Allystaire smiled despite himself. “You have been spending too much time with Torvul.”
“There’s much I can learn from him,” Gideon smoothly replied.
“Aye, and when you get bored of mixing tinctures and old lies, and you’re tired of standing in the cold and hauling rocks and learning to get hit with a stick,” Idgen Marte put in, “come to me and I’ll teach you something useful.”
“Like?”
“How to lift a purse or spring a lock,” she said. “How to woo a girl and stomach your drink. Cold, get just the right amount of wine in me and I might teach you the lute.”
That declaration brought a moment of stunned silence. Allystaire and Gideon stopped in their tracks. Ardent bumped his nose into Allystaire’s shoulder, surprised by the sudden halt.
“You play the lute?”
“It’s not that uncommon,” Idgen Marte responded, and the hint of evasion in her tone made Allystaire wish for mo
re light to make out her features. “You’ve said you had music lessons as a page or a squire.”
“Oh, they tried,” Allystaire said. “The harp. But I had no hands for it. My fingers were too thick and clumsy to find the right string without two or three wrong strings coming along. Then they banned me from trying it at all after I broke one.”
Idgen Marte spat to the side, started walking again, forcing the other two to keep pace. “On purpose?”

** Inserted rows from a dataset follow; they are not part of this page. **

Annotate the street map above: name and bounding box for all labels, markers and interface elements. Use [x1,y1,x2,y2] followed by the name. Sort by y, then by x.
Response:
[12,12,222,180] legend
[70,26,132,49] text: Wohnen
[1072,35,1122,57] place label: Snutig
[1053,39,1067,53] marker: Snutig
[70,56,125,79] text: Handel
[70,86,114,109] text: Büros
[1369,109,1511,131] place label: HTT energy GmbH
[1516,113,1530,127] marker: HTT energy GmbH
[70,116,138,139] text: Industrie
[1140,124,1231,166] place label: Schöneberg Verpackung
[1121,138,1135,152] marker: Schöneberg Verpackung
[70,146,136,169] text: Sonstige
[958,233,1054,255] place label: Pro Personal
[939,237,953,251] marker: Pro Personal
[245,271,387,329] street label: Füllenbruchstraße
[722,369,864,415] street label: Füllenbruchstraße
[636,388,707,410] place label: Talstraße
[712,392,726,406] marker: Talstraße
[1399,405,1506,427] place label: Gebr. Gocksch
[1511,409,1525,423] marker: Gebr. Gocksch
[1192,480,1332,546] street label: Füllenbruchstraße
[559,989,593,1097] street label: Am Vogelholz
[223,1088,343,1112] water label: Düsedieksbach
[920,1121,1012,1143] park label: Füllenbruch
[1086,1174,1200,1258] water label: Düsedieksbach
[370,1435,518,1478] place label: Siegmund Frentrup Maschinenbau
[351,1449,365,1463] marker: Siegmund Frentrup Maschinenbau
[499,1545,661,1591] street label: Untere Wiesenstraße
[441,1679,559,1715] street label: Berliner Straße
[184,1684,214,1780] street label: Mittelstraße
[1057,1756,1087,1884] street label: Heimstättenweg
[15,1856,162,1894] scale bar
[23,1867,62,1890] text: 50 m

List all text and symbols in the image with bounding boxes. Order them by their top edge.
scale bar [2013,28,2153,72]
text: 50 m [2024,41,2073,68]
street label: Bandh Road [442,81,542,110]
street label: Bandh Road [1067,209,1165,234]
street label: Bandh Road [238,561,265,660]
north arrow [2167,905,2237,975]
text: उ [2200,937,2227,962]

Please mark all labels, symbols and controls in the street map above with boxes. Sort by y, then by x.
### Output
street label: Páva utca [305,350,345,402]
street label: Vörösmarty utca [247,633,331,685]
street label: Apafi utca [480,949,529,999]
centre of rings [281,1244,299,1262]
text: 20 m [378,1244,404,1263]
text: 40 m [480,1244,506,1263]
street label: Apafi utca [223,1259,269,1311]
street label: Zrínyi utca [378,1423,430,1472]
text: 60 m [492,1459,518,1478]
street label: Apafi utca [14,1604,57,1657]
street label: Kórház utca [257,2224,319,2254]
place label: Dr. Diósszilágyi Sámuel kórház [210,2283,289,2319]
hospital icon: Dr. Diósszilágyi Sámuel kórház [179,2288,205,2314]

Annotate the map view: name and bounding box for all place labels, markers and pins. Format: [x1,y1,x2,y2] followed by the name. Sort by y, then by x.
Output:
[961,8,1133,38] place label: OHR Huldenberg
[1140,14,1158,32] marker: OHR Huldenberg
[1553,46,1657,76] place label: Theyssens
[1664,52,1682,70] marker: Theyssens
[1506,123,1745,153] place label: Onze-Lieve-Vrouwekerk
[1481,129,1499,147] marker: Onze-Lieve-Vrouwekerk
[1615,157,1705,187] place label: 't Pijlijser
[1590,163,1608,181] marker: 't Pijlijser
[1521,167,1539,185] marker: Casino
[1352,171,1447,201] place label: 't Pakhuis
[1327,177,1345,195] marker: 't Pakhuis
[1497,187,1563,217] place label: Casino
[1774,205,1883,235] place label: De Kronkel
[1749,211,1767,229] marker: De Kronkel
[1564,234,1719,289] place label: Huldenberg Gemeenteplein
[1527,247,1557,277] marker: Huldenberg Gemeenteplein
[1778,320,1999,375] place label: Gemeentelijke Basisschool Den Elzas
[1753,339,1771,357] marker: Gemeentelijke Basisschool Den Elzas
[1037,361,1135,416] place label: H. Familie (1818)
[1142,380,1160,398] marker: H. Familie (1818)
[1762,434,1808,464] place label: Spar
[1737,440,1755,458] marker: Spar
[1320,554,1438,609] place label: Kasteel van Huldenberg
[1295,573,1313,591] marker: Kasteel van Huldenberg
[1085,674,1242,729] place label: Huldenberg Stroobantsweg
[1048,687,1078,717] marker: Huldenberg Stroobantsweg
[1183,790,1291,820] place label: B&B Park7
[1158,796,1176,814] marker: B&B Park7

“Aye,” Allystaire admitted.
“Breaking an instrument with intent is a sin.”
“If it makes you feel any better, I broke it by hitting a young Casamir over the head when I saw him try to shove a charcoal boy into a live fire.”
“Cold, he was a piece of shit, wasn’t he?”
“Who’s Casamir?” Gideon asked.
“A dead man,” Allystaire said. “And well deserving of it.” He paused, looking over at Idgen Marte, imagined he could see the faintest trace of the white scar that curled down her lip and around her throat.
“Going to have to hear the lute some day, Idgen Marte,” he murmured.
“About it, maybe,” she answered softly. “Me play it, though? No.”
* * *
The walk was long and cold and dark, and the sun lit the eastern sky as they approached Thornhurst’s outlying farms. The horses were drooping. Once, Allystaire placed his left hand upon their necks and did what he could to ease their weariness.
“The horses will need a good rub, then rest and fodder,” Allystaire said. “Gideon, you stay with me so you can learn how it is done.”
The boy, who’d found the determination to walk every step of the way back, and was now on the fading edges of consciousness, looked wearily back at Allystaire. “Can’t we just feed them and then sleep?”
“The first rule of keeping an animal, any animal, as a partner in your work, be it a horse to ride, or a dog or a pard or a falcon in hunting, is that you see to the beast’s needs before your own. It eats before you, sleeps before you, drinks before you. You never break that rule except at utmost need.”